#### [GIVEN TASK]
Reproduce the records below, substituting "collected by" for every occurrence of "collectors" and leaving all other text as it stands.

———

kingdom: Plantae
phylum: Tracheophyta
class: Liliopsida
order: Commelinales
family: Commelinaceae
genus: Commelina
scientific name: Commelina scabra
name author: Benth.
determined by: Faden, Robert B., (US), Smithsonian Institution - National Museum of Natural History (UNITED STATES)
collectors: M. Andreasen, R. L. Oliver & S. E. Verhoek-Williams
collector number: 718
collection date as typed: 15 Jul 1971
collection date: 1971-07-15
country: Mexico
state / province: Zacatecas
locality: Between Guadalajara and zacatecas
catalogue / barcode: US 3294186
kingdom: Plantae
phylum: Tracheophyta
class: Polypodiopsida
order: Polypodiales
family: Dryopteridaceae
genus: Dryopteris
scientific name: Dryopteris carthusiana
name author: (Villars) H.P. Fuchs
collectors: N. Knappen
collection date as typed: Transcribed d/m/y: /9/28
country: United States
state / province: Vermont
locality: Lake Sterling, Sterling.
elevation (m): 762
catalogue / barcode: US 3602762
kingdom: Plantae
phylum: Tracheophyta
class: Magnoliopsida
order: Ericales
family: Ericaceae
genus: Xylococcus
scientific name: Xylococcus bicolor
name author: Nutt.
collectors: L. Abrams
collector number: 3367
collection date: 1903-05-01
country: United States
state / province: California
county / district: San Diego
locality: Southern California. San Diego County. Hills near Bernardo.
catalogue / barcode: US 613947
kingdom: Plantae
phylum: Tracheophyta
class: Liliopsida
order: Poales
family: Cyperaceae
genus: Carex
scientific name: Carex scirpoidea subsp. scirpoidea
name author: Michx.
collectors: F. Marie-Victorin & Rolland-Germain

———

#### [SOLUTION TO THIS TASK]
kingdom: Plantae
phylum: Tracheophyta
class: Liliopsida
order: Commelinales
family: Commelinaceae
genus: Commelina
scientific name: Commelina scabra
name author: Benth.
determined by: Faden, Robert B., (US), Smithsonian Institution - National Museum of Natural History (UNITED STATES)
collected by: M. Andreasen, R. L. Oliver & S. E. Verhoek-Williams
collector number: 718
collection date as typed: 15 Jul 1971
collection date: 1971-07-15
country: Mexico
state / province: Zacatecas
locality: Between Guadalajara and zacatecas
catalogue / barcode: US 3294186
kingdom: Plantae
phylum: Tracheophyta
class: Polypodiopsida
order: Polypodiales
family: Dryopteridaceae
genus: Dryopteris
scientific name: Dryopteris carthusiana
name author: (Villars) H.P. Fuchs
collected by: N. Knappen
collection date as typed: Transcribed d/m/y: /9/28
country: United States
state / province: Vermont
locality: Lake Sterling, Sterling.
elevation (m): 762
catalogue / barcode: US 3602762
kingdom: Plantae
phylum: Tracheophyta
class: Magnoliopsida
order: Ericales
family: Ericaceae
genus: Xylococcus
scientific name: Xylococcus bicolor
name author: Nutt.
collected by: L. Abrams
collector number: 3367
collection date: 1903-05-01
country: United States
state / province: California
county / district: San Diego
locality: Southern California. San Diego County. Hills near Bernardo.
catalogue / barcode: US 613947
kingdom: Plantae
phylum: Tracheophyta
class: Liliopsida
order: Poales
family: Cyperaceae
genus: Carex
scientific name: Carex scirpoidea subsp. scirpoidea
name author: Michx.
collected by: F. Marie-Victorin & Rolland-Germain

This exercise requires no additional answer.